**Document excerpt:**
━━━━━━━━━━━━━━━━━━━━━━━━━━━━━━

This is the second section of the relevant part of the text:
“However, the Government has made clear that using pension policies to pursue boycotts, divestment and sanctions against foreign nations and UK defence industries are inappropriate, other than where formal legal sanctions, embargoes and restrictions have been put in place by the Government.”
This part of the guidance, which I present in bold, is the first of the two passages in it under challenge. It begins by stating that “the Government has made clear that …”. At the hearing of the appeal we asked where and in what circumstances the government had “made [it] clear”. In answer we were referred to a Procurement Policy Note, Information Note 01/16, issued by the Crown Commercial Service on 17 February 2016. It is entitled “Ensuring compliance with wider international obligations when letting public contracts”. It suffices to set out para 1:
“This [Note] sets out contracting authorities’ international obligations when letting public contracts. It makes clear that boycotts in public procurement are inappropriate, outside where formal legal sanctions, embargoes and restrictions have been put in place by the UK Government.”
The subject-matter of the note is therefore the entry by public authorities into contracts and, as its title indicates and its text proceeds to explain, the policy there identified has been substantially informed by international obligations. It has no relevance to investment decisions made by trustees or by those in an analogous position.

━━━━━━━━━━━━━━━━━━━━━━━━━━━━━━

**Given information:**
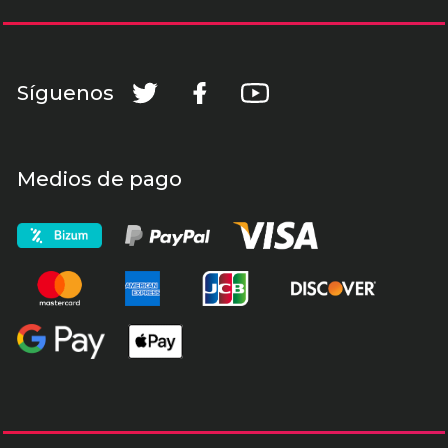
Síguenos
Medios de pago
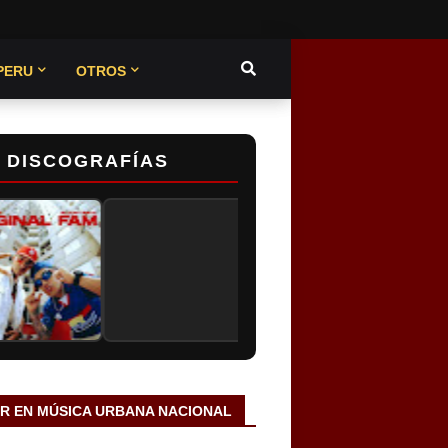
PERU
OTROS
DISCOGRAFÍAS
AR EN MÚSICA URBANA NACIONAL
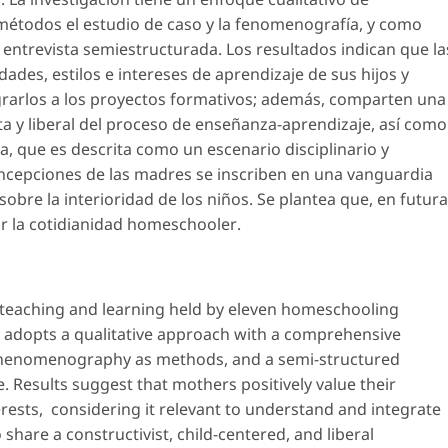
étodos el estudio de caso y la fenomenografía, y como
a entrevista semiestructurada. Los resultados indican que la
ades, estilos e intereses de aprendizaje de sus hijos y
grarlos a los proyectos formativos; además, comparten una
sta y liberal del proceso de enseñanza-aprendizaje, así como
a, que es descrita como un escenario disciplinario y
cepciones de las madres se inscriben en una vanguardia
obre la interioridad de los niños. Se plantea que, en futur
r la cotidianidad
homeschooler
.
f teaching and learning held by eleven homeschooling
h adopts a qualitative approach with a comprehensive
 phenomenography as methods, and a semi-structured
e. Results suggest that mothers positively value their
terests, considering it relevant to understand and integrate
share a constructivist, child-centered, and liberal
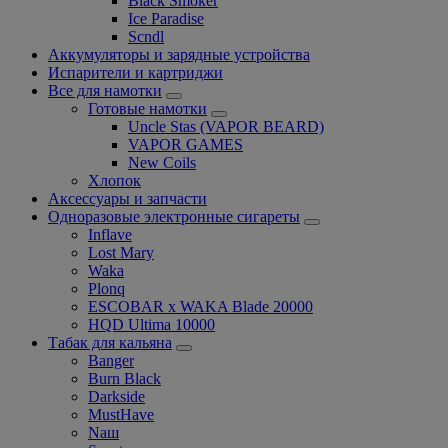
Black Smoker
Ice Paradise
Scndl
Аккумуляторы и зарядные устройства
Испарители и картриджи
Все для намотки
Готовые намотки
Uncle Stas (VAPOR BEARD)
VAPOR GAMES
New Coils
Хлопок
Аксессуары и запчасти
Одноразовые электронные сигареты
Inflave
Lost Mary
Waka
Plonq
ESCOBAR x WAKA Blade 20000
HQD Ultima 10000
Табак для кальяна
Banger
Burn Black
Darkside
MustHave
Nаш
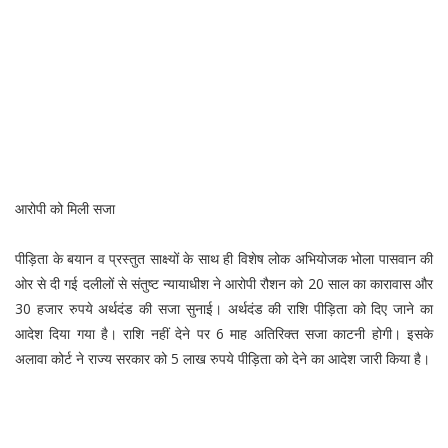
आरोपी को मिली सजा
पीड़िता के बयान व प्रस्तुत साक्ष्यों के साथ ही विशेष लोक अभियोजक भोला पासवान की
ओर से दी गई दलीलों से संतुष्ट न्यायाधीश ने आरोपी रौशन को 20 साल का कारावास और
30 हजार रुपये अर्थदंड की सजा सुनाई। अर्थदंड की राशि पीड़िता को दिए जाने का
आदेश दिया गया है। राशि नहीं देने पर 6 माह अतिरिक्त सजा काटनी होगी। इसके
अलावा कोर्ट ने राज्य सरकार को 5 लाख रुपये पीड़िता को देने का आदेश जारी किया है।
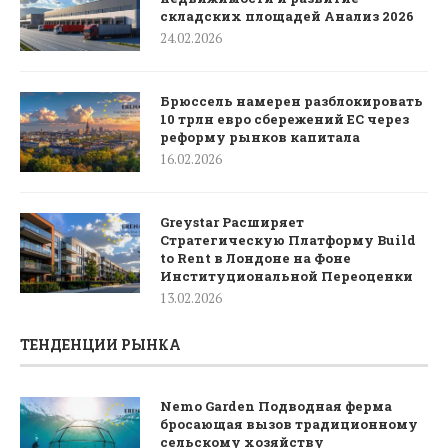
складских площадей Анализ 2026
24.02.2026
Брюссель намерен разблокировать
10 трлн евро сбережений ЕС через
реформу рынков капитала
16.02.2026
Greystar Расширяет
Стратегическую Платформу Build
to Rent в Лондоне на Фоне
Институциональной Переоценки
13.02.2026
ТЕНДЕНЦИИ РЫНКА
Nemo Garden Подводная ферма
бросающая вызов традиционному
сельскому хозяйству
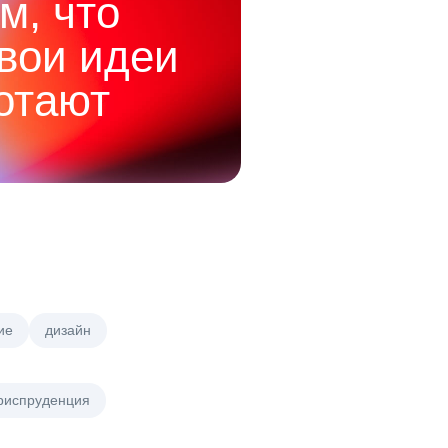
м, что
твои идеи
отают
ие
дизайн
риспруденция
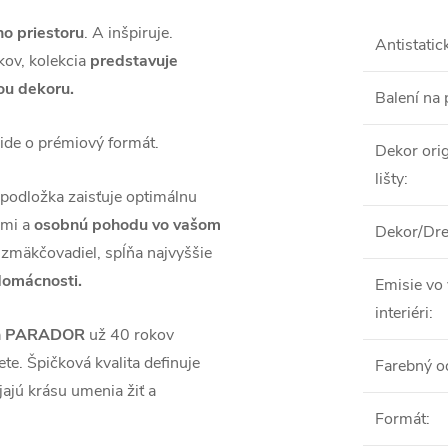
ho priestoru
. A inšpiruje.
Antistatic
kov, kolekcia
predstavuje
ou dekoru.
Balení na 
ide o prémiový formát.
Dekor orig
lišty
:
podložka zaisťuje optimálnu
ami a
osobnú pohodu vo vašom
Dekor/Dre
zmäkčovadiel, spĺňa najvyššie
domácnosti.
Emisie vo
interiéri
:
láh PARADOR
už 40 rokov
te. Špičková kvalita definuje
Farebný o
jú krásu umenia žiť a
Formát
:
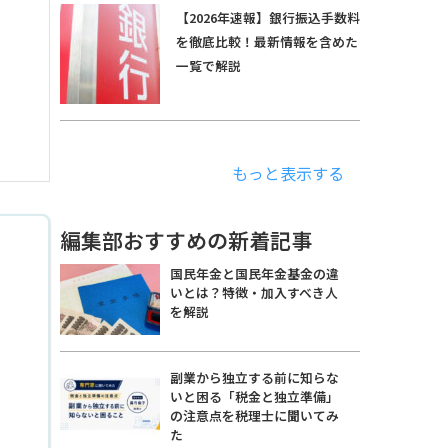
【2026年速報】銀行振込手数料
を徹底比較！最新情報を含めた
一覧で解説
もっと表示する
編集部おすすめの新着記事
国民年金と国民年金基金の違
いとは？特徴・加入すべき人
を解説
副業から独立する前に知らな
いと困る「税金と独立準備」
の注意点を税理士に聞いてみ
た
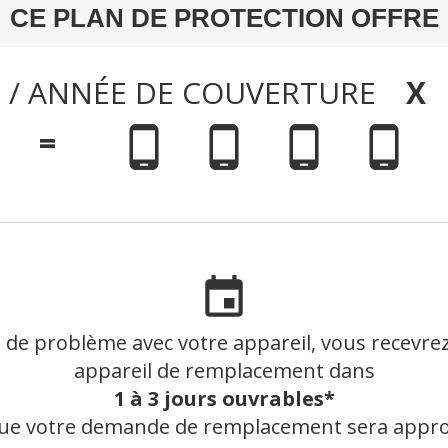
CE PLAN DE PROTECTION OFFRE
/ ANNÉE DE COUVERTURE
X
=
phone_android
phone_android
phone_android
phone_android
event
 de problème avec votre appareil, vous recevre
appareil de remplacement dans
1 à 3 jours ouvrables*
ue votre demande de remplacement sera appr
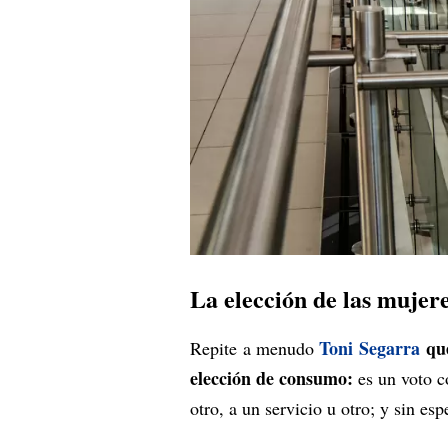
La elección de las mujer
Toni Segarra
que
Repite a menudo
elección de consumo:
es un voto c
otro, a un servicio u otro; y sin e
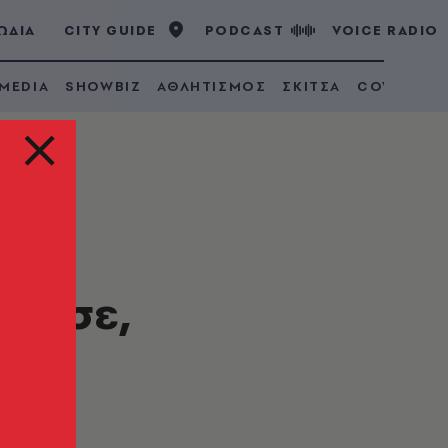
ΩΔΙΑ
CITY GUIDE
PODCAST
VOICE RADIO
 MEDIA
SHOWBIZ
ΑΘΛΗΤΙΣΜΟΣ
ΣΚΙΤΣΑ
COVID 19
ώρησε,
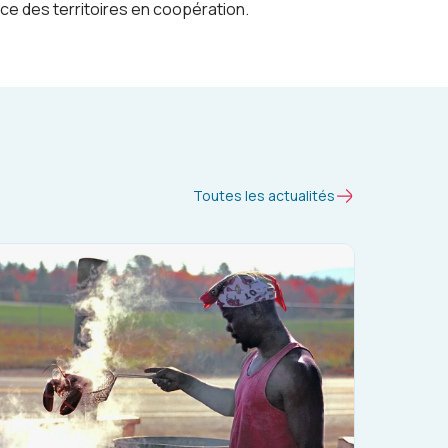
ce des territoires en coopération.
Toutes les actualités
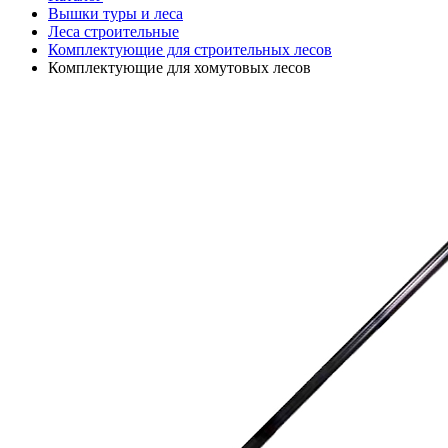
Вышки туры и леса
Леса строительные
Комплектующие для строительных лесов
Комплектующие для хомутовых лесов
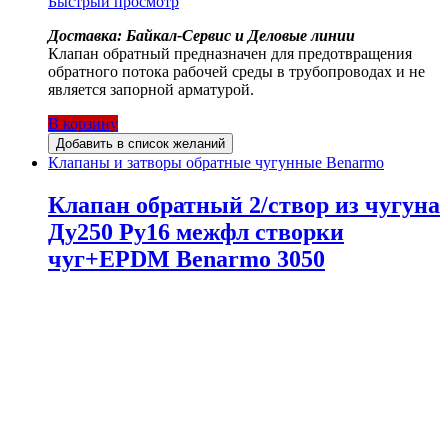
Быстрый просмотр
Доставка: Байкал-Сервис и Деловые линии
Клапан обратный предназначен для предотвращения
обратного потока рабочей среды в трубопроводах и не
является запорной арматурой.
В корзину
Добавить в список желаний
Клапаны и затворы обратные чугунные Benarmo
Клапан обратный 2/створ из чугуна
Ду250 Ру16 межфл створки
чуг+EPDM Benarmo 3050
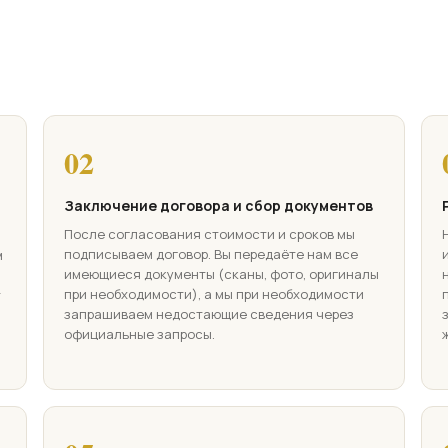
02
Заключение договора и сбор документов
После согласования стоимости и сроков мы
подписываем договор. Вы передаёте нам все
м
имеющиеся документы (сканы, фото, оригиналы
при необходимости), а мы при необходимости
т
запрашиваем недостающие сведения через
официальные запросы.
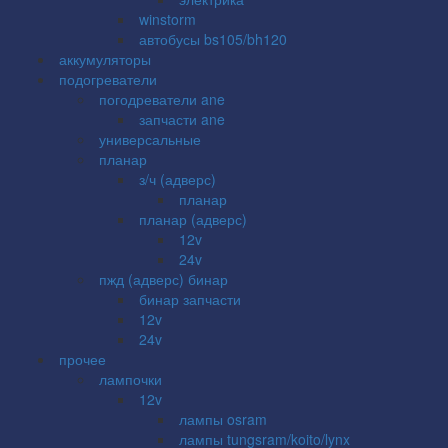
winstorm
автобусы bs105/bh120
аккумуляторы
подогреватели
погодреватели ane
запчасти ane
универсальные
планар
з/ч (адверс)
планар
планар (адверс)
12v
24v
пжд (адверс) бинар
бинар запчасти
12v
24v
прочее
лампочки
12v
лампы osram
лампы tungsram/koito/lynx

━━━━━━━━━━━━━━━━━━━━━━━━━━━━━━

Continue the excerpt about the government's pension guidance on boycotts from the point where it stops.

**Task answer:**
This is the third section of the relevant part of the text:
“Although schemes should make the pursuit of a financial return their predominant concern, they may also take purely non-financial considerations into account provided that doing so would not involve significant risk of financial detriment to the scheme and where they have good reason to think that scheme members would support their decision.”
It will be seen that this part of the guidance is an adoption, almost word for word, of the two tests identified by the Law Commission for investment by reference to non-financial considerations in para 6.34 of its report.
This is the “Summary of requirements”:
“In formulating and maintaining their policy on social, environmental and corporate governance factors, an administering authority:-
Must take proper advice
Should explain the extent to which the views of … interested parties … will be taken into account when making an investment decision based on non-financial factors
Must explain the extent to which non-financial factors will be taken into account in the selection, retention and realisation of investments
Should not pursue policies that are contrary to UK foreign policy or UK defence policy
Should explain their approach to social investments.”
As indicated in para 1 above, the fourth bullet point, which I present in bold, is the second of the two passages in the guidance under challenge.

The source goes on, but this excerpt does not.